I provided them with alias. According to usage habits, everyone is more inclined to look for solutions to this kind of problem in the strings package. I created and As a more retrieval method.
Finally, I need to do another performance test to ensure its performance:
package benchmark import ( "testing" "/thinkeridea/go-extend/exunicode/exutf8" ) var benchmarkSubString = "Go is a statically strongly typed, compiled, concurrent, and garbage collection programming language developed by Google. For the convenience of searching and recognition, it is sometimes called Golang." var benchmarkSubStringLength = 20 func SubStrRuneSubString(s string, length int) string { return (s, 0, length) } func BenchmarkSubStrRuneSubString(b *) { for i := 0; i < ; i++ { SubStrRuneSubString(benchmarkSubString, benchmarkSubStringLength) } }
Running it will not disappoint me:
goos: darwin goarch: amd64 pkg: /thinkeridea/go-extend/exunicode/exutf8/benchmark BenchmarkSubStrRuneSubString-8 13309082 83.9 ns/op 0 B/op 0 allocs/op PASS ok /thinkeridea/go-extend/exunicode/exutf8/benchmark 1.215s
Although compared There is a drop, but it provides an easy to interact and use interface, which I think should be the most practical solution, and can still be used if you pursue the ultimate, it is still the fastest solution.
Summarize
When you see the code in question, even if it is very simple, it is still worth exploring and constantly exploring it. This is not boring and boring, but will gain a lot.

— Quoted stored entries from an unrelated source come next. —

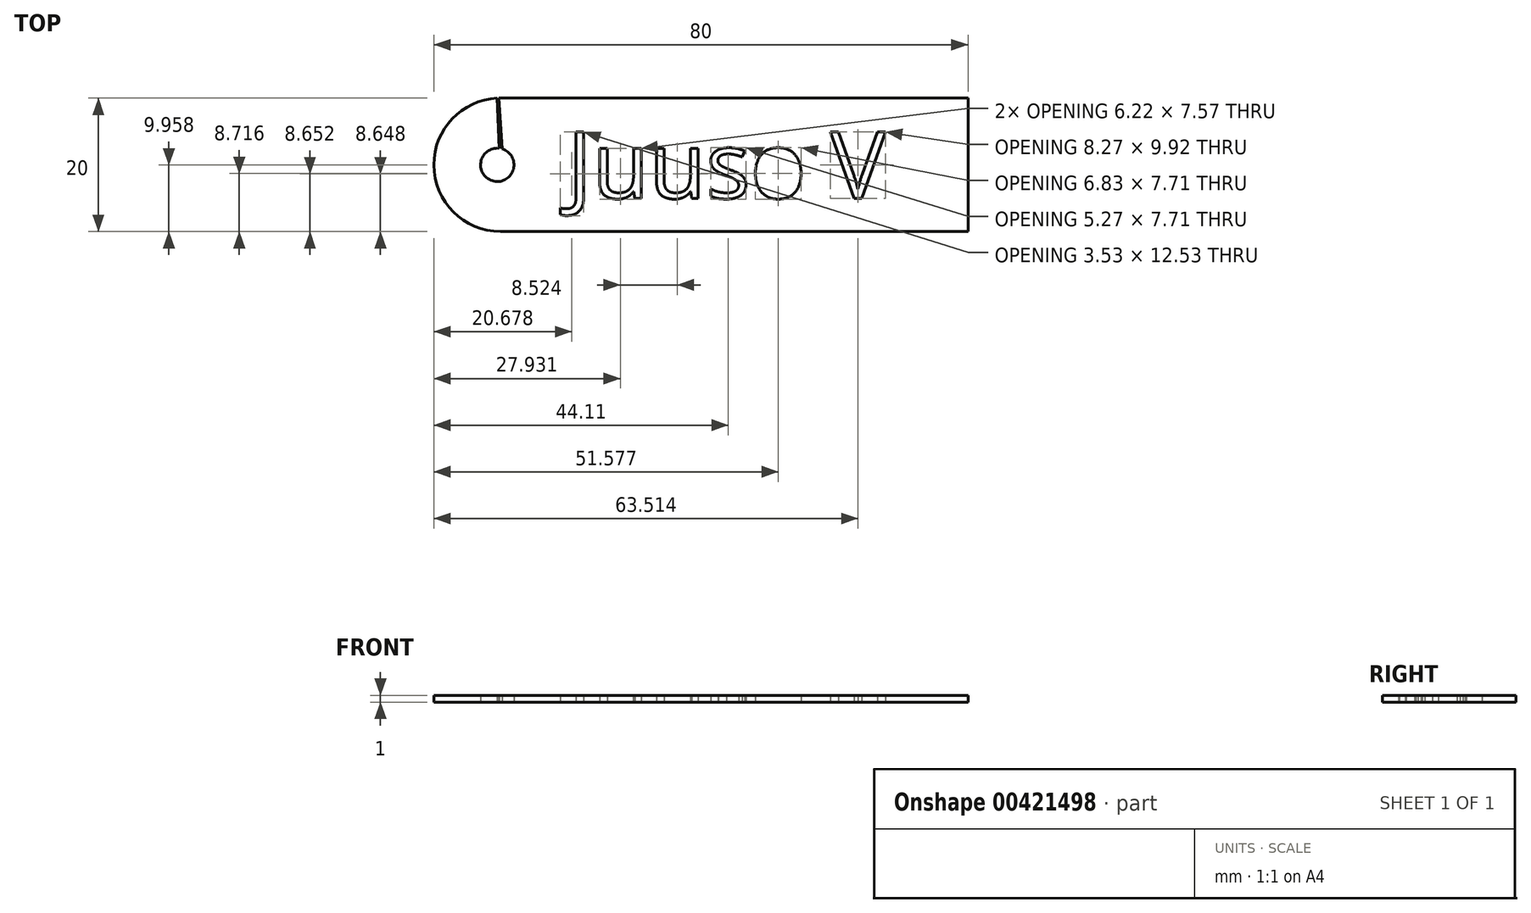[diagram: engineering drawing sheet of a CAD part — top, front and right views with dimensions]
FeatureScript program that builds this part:
annotation { "Feature Type Name" : "Feature", "Feature Type Description" : "" }
export const myFeature = defineFeature(function(context is Context, id is Id, definition is map)
    precondition{}
    {
        {
            var Q0;
            Q0=qCreatedBy(makeId("Top.planeOp"),FACE);
            var sketch = newSketch(context, id + "F0", { "sketchPlane" : qUnion([Q0])});
            skLineSegment(sketch, "E0.bottom", {"start": v(40, -10) * mm, "end": v(-40, -10) * mm});
            skLineSegment(sketch, "E0.top", {"start": v(40, 10) * mm, "end": v(-40, 10) * mm});
            skLineSegment(sketch, "E0.left", {"start": v(40, -10) * mm, "end": v(40, 10) * mm});
            skLineSegment(sketch, "E0.right", {"start": v(-40, -10) * mm, "end": v(-40, 10) * mm});
            skPoint(sketch, "E0.middle", {"position": v(0, 0) * mm});
            skCircle(sketch, "E1", {"center": v(-30.5, 0) * mm, "radius": 2.5 * mm});
            skPoint(sketch, "E2.centerSnap0", {"position": v(-40, 0) * mm});
            skLineSegment(sketch, "E3.0", {"start": v(-30, 13.9) * mm, "end": v(-30, 33.9) * mm});
            skText(sketch, "E4", { "text": "Juuso V", "fontName": "OpenSans-Regular.ttf"});
            skLineSegment(sketch, "E5", {"start": v(-30.3, 10) * mm, "end": v(-30.5, 10) * mm});
            skLineSegment(sketch, "E6", {"start": v(-30.5, 0) * mm, "end": v(-30, 0.05) * mm});
            skLineSegment(sketch, "E7", {"start": v(-30.5, 10) * mm, "end": v(-30.21, 2.48) * mm});
            skLineSegment(sketch, "E8", {"start": v(-30.3, 10) * mm, "end": v(-29.77, 2.4) * mm});
            const initialGuessF0  = {"E4": [-0.02, -0.005, 1, 0, 0.01]};
            skSetInitialGuess(sketch, initialGuessF0);
            skSolve(sketch);
        }
        {
            var Q0;
            Q0=makeQuery(id+"F0.imprint","IMPRINT",FACE,{"disambiguationData":[TD([[makeQuery(id+"F0.imprint","IMPRINT",EDGE,{"derivedFrom":sQuery(id+"F0.wireOp",EDGE,"E0.bottom")}),-1.0]])]});
            extrude(context, id + "F1", {"entities" : qUnion([Q0]), "depth" : 1 * mm});
        }
        {
            var Q0;
            Q0=makeQuery(id+"F1.opExtrude","SWEPT_EDGE",EDGE,{"disambiguationData":[OSD([sQuery(id+"F0.wireOp",EDGE,"E0.top"),sQuery(id+"F0.wireOp",EDGE,"E0.right")])]});
            var Q1;
            Q1=makeQuery(id+"F1.opExtrude","SWEPT_EDGE",EDGE,{"disambiguationData":[OSD([sQuery(id+"F0.wireOp",EDGE,"E0.bottom"),sQuery(id+"F0.wireOp",EDGE,"E0.right")])]});
            fillet(context, id + "F2", {"entities" : qUnion([Q0, Q1]), "radius" : 10 * mm, "tangentPropagation" : true, "allowEdgeOverflow" : false});
        }
    });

From the initial conversion of the []rune type to the end of building the wheels myself, I not only achieved a 16-fold performance improvement, but also learned the utf8 package, deepened the characteristics of range traversing strings, andgo-extend The warehouse contains multiple practical and efficient solutions to make morego-extend users get results.
go-extend It is a warehouse that includes practical and efficient methods. If readers have good functions and general and efficient solutions, I hope you will send me a Pull request without hesitation. You can also use this warehouse to speed up the function and improve performance.
The above is all the content of this article. I hope it will be helpful to everyone's study and I hope everyone will support me more.